Copy the material below word for word, leaving out the pictures.

DATA BELOW.
┌────────

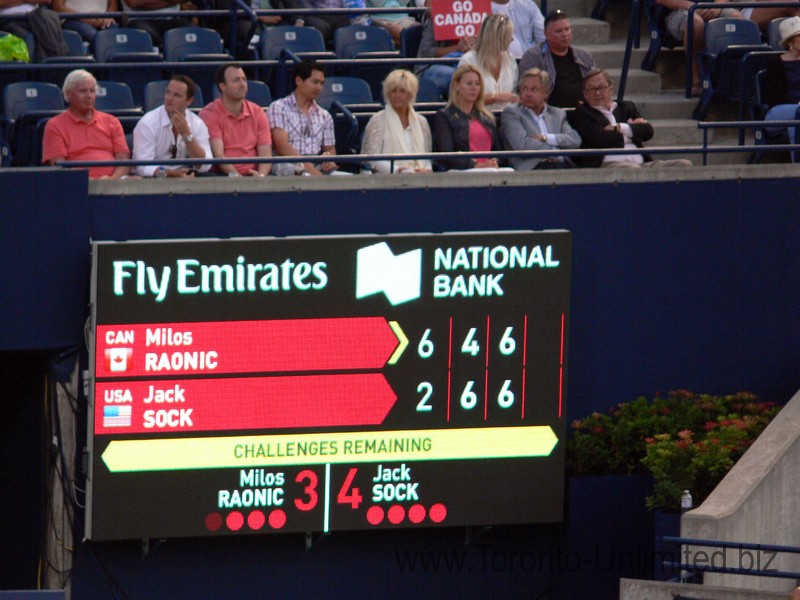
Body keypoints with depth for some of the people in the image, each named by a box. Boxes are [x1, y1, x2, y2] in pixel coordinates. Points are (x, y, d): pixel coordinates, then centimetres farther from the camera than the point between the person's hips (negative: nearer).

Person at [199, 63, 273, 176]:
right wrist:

└────────

OUTPUT BELOW.
Body keypoints with depth for some of the people in the image, each named by a box. Boxes are [x1, y1, x2, y2] in pixel coordinates. Points are (x, y, d): pixel coordinates, then centimetres farther from the camera than the point between the person's hips (negative: nearer).

Person at [199, 63, 273, 176]:
right wrist:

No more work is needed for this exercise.